Fais-moi mal, Richie

La Walkyrie de Wagner est l’opéra que nous donnons au bureau jusqu’à dimanche prochain, et ce pour la première fois depuis 18 ans. Si tu n’as jamais trempé un orteil dans la tétralogie, profite de son deuxième volet pour tâter la température sans hésiter : le spectacle est titanesque par sa durée (5h45), mais son livret épique inspiré par Le seigneur des Anneaux, la saga Starwars et Game of Thrones la mythologie nordique rend tout ça si digeste que – d’après des auditeurs ravis – on ne voit pas le temps passer. Comme très souvent, je joue dos à la scène et presque dessous donc je n’ai pas d’avis sur la mise en scène, je me contente de trouver les voix des chanteurs magnifiques.
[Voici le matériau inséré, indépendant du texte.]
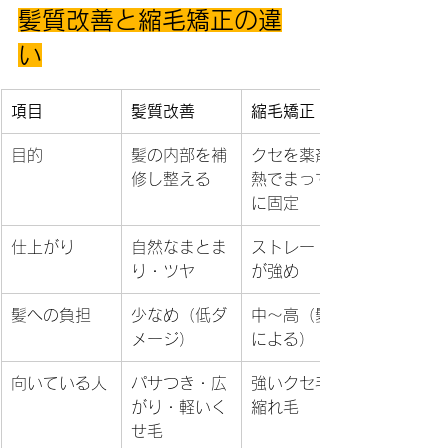
髪質改善と縮毛矯正の違
い
項目
髪質改善
縮毛矯正
目的
髪の内部を補
クセを薬剤と
修し整える
熱でまっすぐ
に固定
仕上がり
自然なまとま
ストレート感
り・ツヤ
が強め
髪への負担
少なめ（低ダ
中〜高（髪質
メージ）
による）
向いている人
パサつき・広
強いクセ毛・
がり・軽いく
縮れ毛
せ毛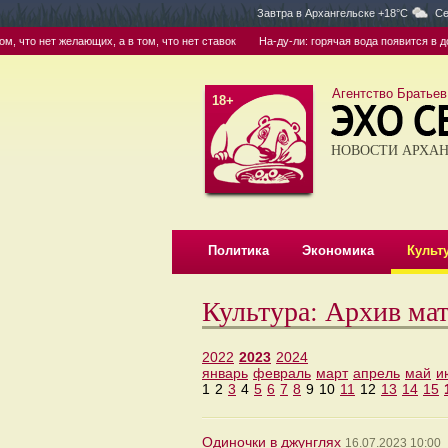
Завтра в
Архангельске +18°C
Се
 что нет желающих, а в том, что нет ставок
На-ду-ли: горячая вода появится в дом
Агентство Братьев
18+
НОВОСТИ АРХАН
Политика
Экономика
Культ
Культура: Архив ма
2022
2023
2024
январь
февраль
март
апрель
май
и
1
2
3
4
5
6
7
8
9
10
11
12
13
14
15
Одиночки в джунглях
16.07.2023 10:00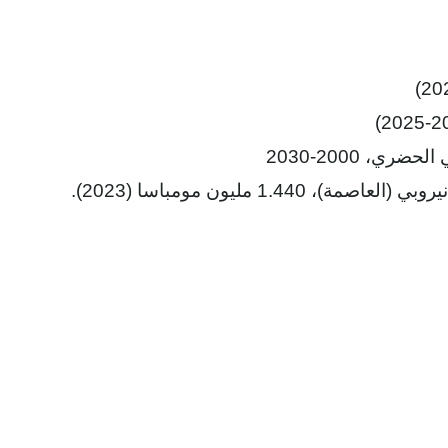
، 2000-2030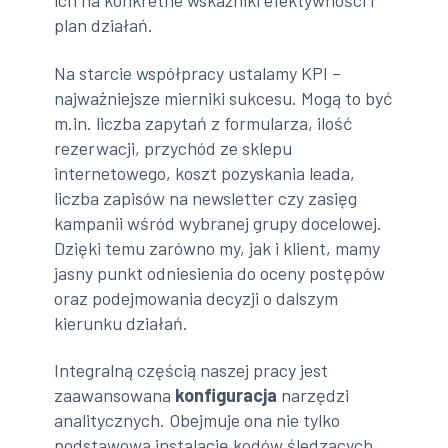
ich na konkretne wskaźniki efektywności i
plan działań.
Na starcie współpracy ustalamy KPI –
najważniejsze mierniki sukcesu. Mogą to być
m.in. liczba zapytań z formularza, ilość
rezerwacji, przychód ze sklepu
internetowego, koszt pozyskania leada,
liczba zapisów na newsletter czy zasięg
kampanii wśród wybranej grupy docelowej.
Dzięki temu zarówno my, jak i klient, mamy
jasny punkt odniesienia do oceny postępów
oraz podejmowania decyzji o dalszym
kierunku działań.
Integralną częścią naszej pracy jest
zaawansowana
konfiguracja
narzędzi
analitycznych. Obejmuje ona nie tylko
podstawową instalację kodów śledzących,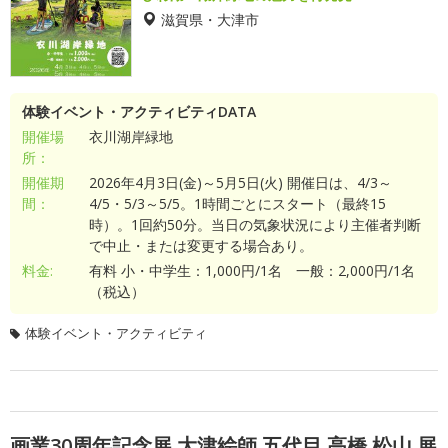
滋賀県・大津市
体験イベント・アクティビティDATA
開催場
衣川湖岸緑地
所：
開催期
2026年4月3日(金)～5月5日(火) 開催日は、4/3～
間：
4/5・5/3～5/5。1時間ごとにスタート（最終15
時）。1回約50分。当日の気象状況により主催者判断
で中止・または変更する場合あり。
料金:
有料 小・中学生：1,000円/1名 一般：2,000円/1名
（税込）
体験イベント・アクティビティ
画業30周年記念展 大津絵師 五代目 高橋 松山 展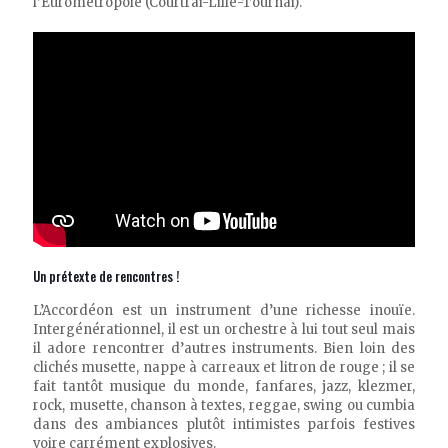
l’Eurométropole (Courtrai-Lille-Tournai).
Un prétexte de rencontres !
L’Accordéon est un instrument d’une richesse inouïe.
Intergénérationnel, il est un orchestre à lui tout seul mais
il adore rencontrer d’autres instruments. Bien loin des
clichés musette, nappe à carreaux et litron de rouge ; il se
fait tantôt musique du monde, fanfares, jazz, klezmer,
rock, musette, chanson à textes, reggae, swing ou cumbia
dans des ambiances plutôt intimistes parfois festives
voire carrément explosives.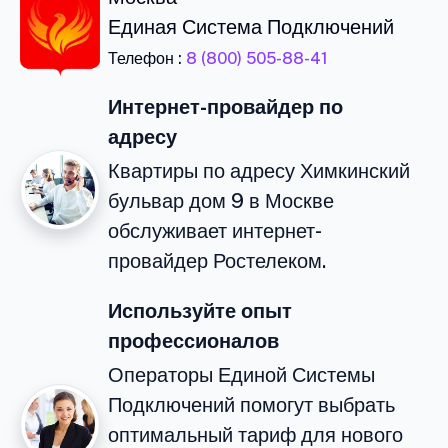
Единая Система Подключений
Телефон :
8 (800) 505-88-41
Интернет-провайдер по
адресу
Квартиры по адресу Химкинский
бульвар дом 9 в Москве
обслуживает интернет-
провайдер Ростелеком.
Используйте опыт
профессионалов
Операторы Единой Системы
Подключений помогут выбрать
оптимальный тариф для нового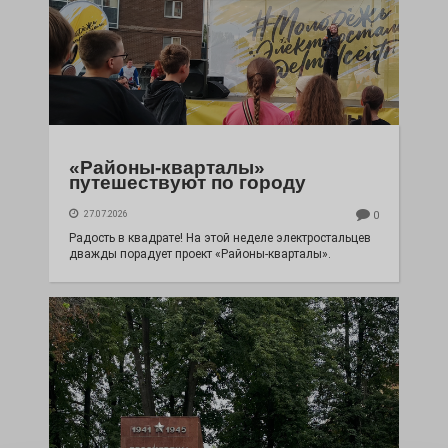
«Районы-кварталы»
путешествуют по городу
27.07.2026
0
Радость в квадрате! На этой неделе электростальцев
дважды порадует проект «Районы-кварталы».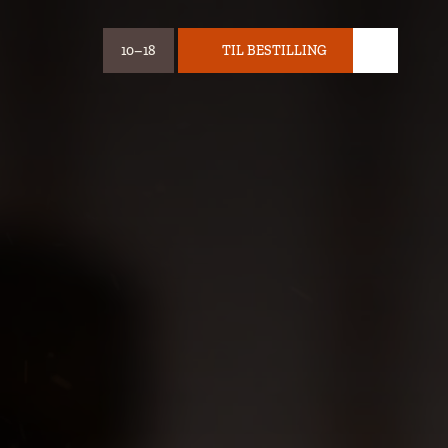
10–18
TIL BESTILLING
ÅPNINGSTIDER:
BILLETT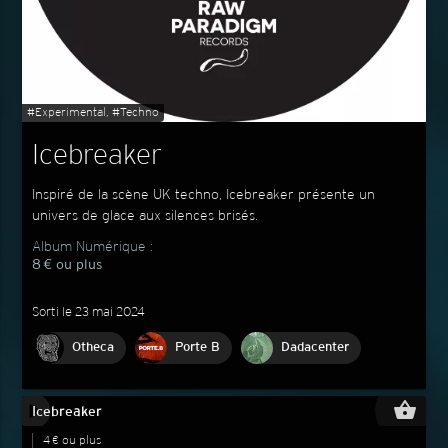
#Experimental, #Techno
Icebreaker
Inspiré de la scène UK techno, Icebreaker présente un
univers de glace aux silences brisés.
Album Numérique :
8 € ou plus
Sorti le 23 mai 2024
Otheca
Porte B
Dadacenter
play_circle_filled
shopping_basket
Icebreaker
4 € ou plus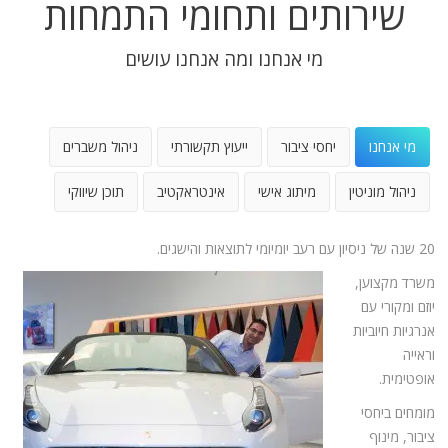
שירותים ותחומי התמחות
מי אנחנו ומה אנחנו עושים
מי אנחנו
יחסי ציבור
ייעוץ תקשורתי
ניהול משברים
ניהול מוניטין
מיתוג אישי
אינטראקטיב
תוכן שיווקי
20 שנה של ניסיון עם רעב יומיומי לתוצאות והישגים.
משרד מקצוען,
יוזם ומקורי עם
אנרגיות חיוביות
וראייה
אופטימית.
מומחים ביחסי
ציבור, מינוף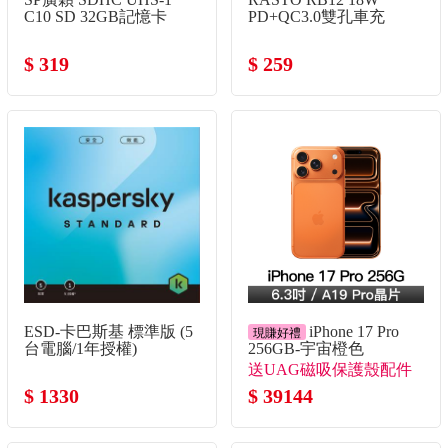
C10 SD 32GB記憶卡
PD+QC3.0雙孔車充
$ 319
$ 259
ESD-卡巴斯基 標準版 (5
iPhone 17 Pro
現賺好禮
台電腦/1年授權)
256GB-宇宙橙色
送UAG磁吸保護殼配件
$ 1330
組！
$ 39144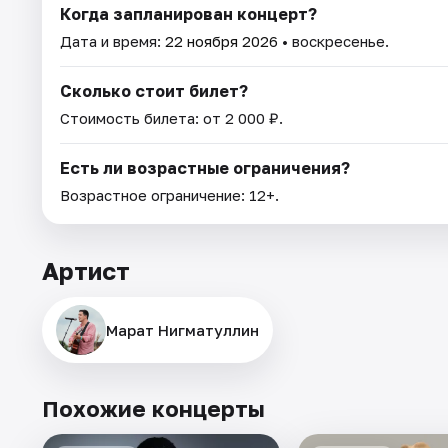
Когда запланирован концерт?
Дата и время:
22 ноября 2026
• воскресенье.
Сколько стоит билет?
Стоимость билета: от 2 000 ₽.
Есть ли возрастные ограничения?
Возрастное ограничение: 12+.
Артист
Марат Нигматуллин
Похожие концерты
D’ailleurs je vais aller demander Wotan en mariage à cause des chatouillis épidermiques que me provoquent sa superbe voix de basse.

Sinon, Richard par le petit bout de la lorgnette, ça veut dire quoi ?
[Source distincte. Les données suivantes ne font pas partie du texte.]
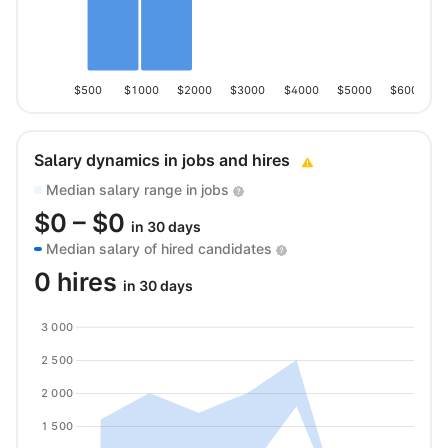
$500
$1000
$2000
$3000
$4000
$5000
$6000
Salary dynamics in jobs and hires
Median salary range in jobs
$
0
– $
0
in 30 days
Median salary of hired candidates
0 hires
in 30 days
3 000
2 500
2 000
1 500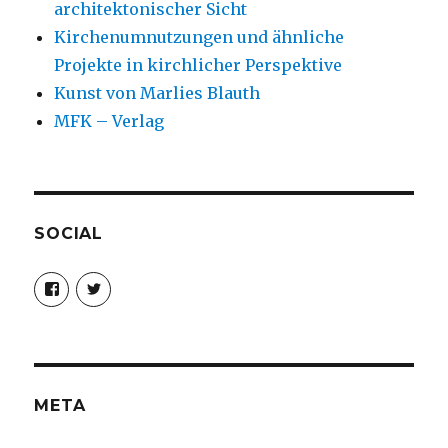
architektonischer Sicht
Kirchenumnutzungen und ähnliche
Projekte in kirchlicher Perspektive
Kunst von Marlies Blauth
MFK – Verlag
SOCIAL
Profil
Profil
von
von
christoph.fleischer1
ChristophFl
auf
auf
Facebook
Twitter
anzeigen
anzeigen
META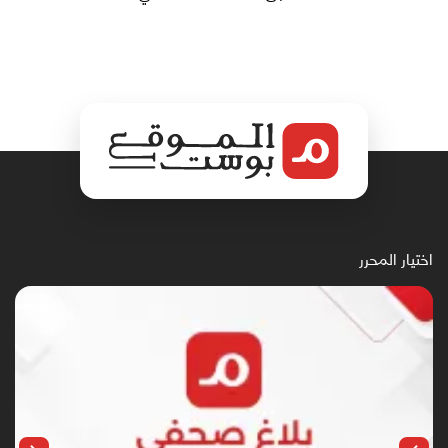
اختيار المحرر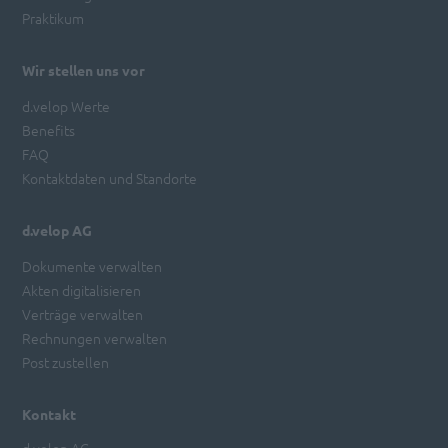
Praktikum
Wir stellen uns vor
d.velop Werte
Benefits
FAQ
Kontaktdaten und Standorte
d.velop AG
Dokumente verwalten
Akten digitalisieren
Verträge verwalten
Rechnungen verwalten
Post zustellen
Kontakt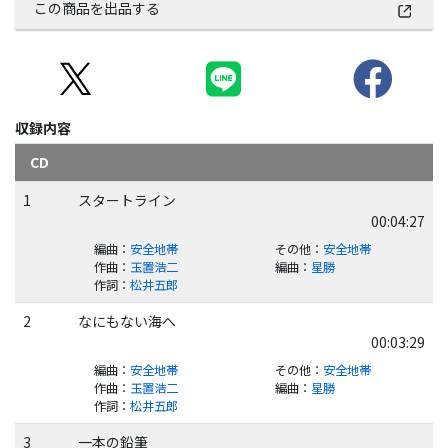
この商品を出品する
収録内容
CD
1
スタートライン
00:04:27
編曲
：
安全地帯
その他
：
安全地帯
作曲
：
玉置浩二
編曲
：
星勝
作詞
：
松井五郎
2
なにもない海へ
00:03:29
編曲
：
安全地帯
その他
：
安全地帯
作曲
：
玉置浩二
編曲
：
星勝
作詞
：
松井五郎
3
一本の鉛筆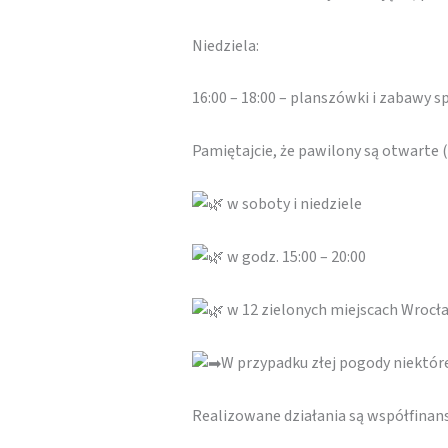
Niedziela:
16:00 – 18:00 – planszówki i zabawy 
Pamiętajcie, że pawilony są otwarte
w soboty i niedziele
w godz. 15:00 – 20:00
w 12 zielonych miejscach Wrocł
W przypadku złej pogody niektó
Realizowane działania są współfina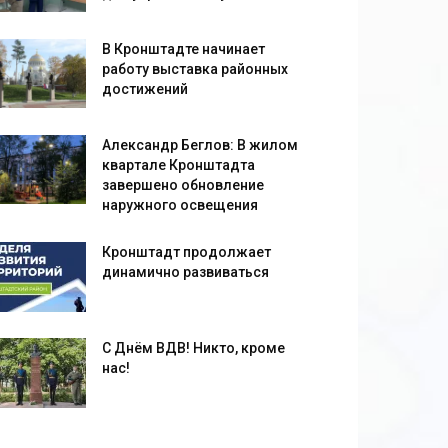
В Кронштадте начинает
работу выставка районных
достижений
Александр Беглов: В жилом
квартале Кронштадта
завершено обновление
наружного освещения
Кронштадт продолжает
динамично развиваться
С Днём ВДВ! Никто, кроме
нас!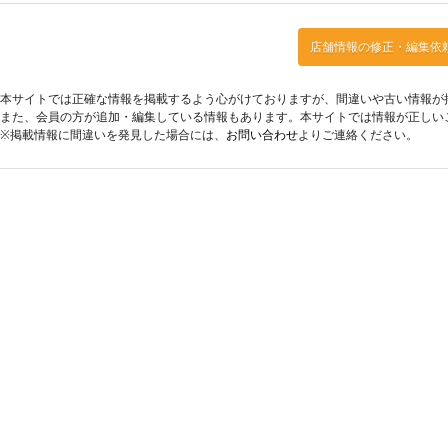
店舗情報の修正・編集依
本サイトでは正確な情報を掲載するよう心がけておりますが、間違いや古い情報が
また、会員の方が追加・編集している情報もあります。本サイトでは情報が正しい
※掲載情報に間違いを発見した場合には、
お問い合わせ
よりご連絡ください。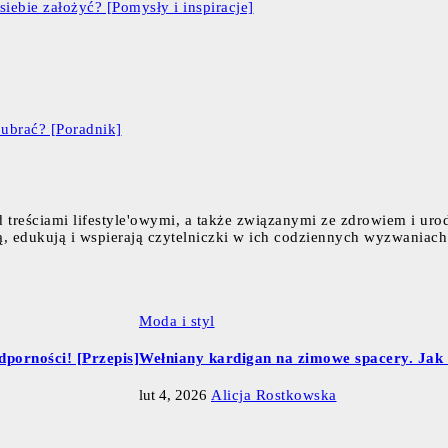
siebie założyć? [Pomysły i inspiracje]
 ubrać? [Poradnik]
 treściami lifestyle'owymi, a także związanymi ze zdrowiem i uro
ują, edukują i wspierają czytelniczki w ich codziennych wyzwaniach
Moda i styl
porności! [Przepis]
Wełniany kardigan na zimowe spacery. Jak d
lut 4, 2026
Alicja Rostkowska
Eh ben c’est l’enfer, tout simplement. La partition est régulièrement injouable à cause de sa difficulté, sa richesse harmonique complexe rend la lecture atroce et les heures supp’ de travail à la maison obligatoires. Tout ça pour un résultat personnel peu gratifiant à l’oreille,  parce que pour les violons, comme on dit chez nous, c’est mal pavé : rien ne tombe sous les doigts, donc individuellement les passages compliqués (oui, ceux que tu as rabâchés pendant des heures) sonnent comme de la m*rde. Tu grattes tu grattes et de toute façon c’est vilain, le mythe de Sisyphe dans toute son horreur déprimante. Ajoutons à ça la difficulté de réussir à rester concentré.e.s et à résister physiquement durant les 132 pages de musique en question : l’acte I fait plus d’une heure, le second avoisine les 95 minutes et le troisième, que tu attaques après presque 4h30 de présence sur place (oui, la mise en scène réclame des grosses pauses à cause des décors) (à l’heure de se mettre sous la couette avec un bon bouquin) dépasse aussi les 60 minutes.

Mais alors pourquoi pourquoi tant de fascination pour ce monument de sourditude liée à l’abondance de la cuivraille, d’épuisement moral et de challenge musculaire, hein, te demandes-tu ?

Eh bien parce que bon sang, que cette tension musicale qui fait mal fait du bien ! Je ne parle pas de la fameuse Chevauchée guerrière que tout le monde attend, non, je te cause des neuf autres dixièmes de l’œuvre. Froncer les sourcils d’émotion romantique et torturée, vivre à travers les sublimes mélodies du violoncelle, du hautbois et du cor anglais les tourments des personnages, comprendre toute l’action en un clin d’œil  musical (wagnérien, donc long) grâce au subtil jeu de construction des leitmotivs… en vrai je m’éclate. Je souffre et j’aime ça, oui, donc – on en revient au titre du jour – j’aime l’amour qui fait boum (mais juste dans mon cœur).

Mon moment de chiale préféré de l’opéra ? Les adieux de Wotan à Brünnhilde (Leb wohl) qui font que je prévois un kleenex spécial à chaque représentation. Et que je t’offre en cadeau pour faire pleurer ton dimanche d’hiver, parce que parfois, la mélancolie est une sublime maladie.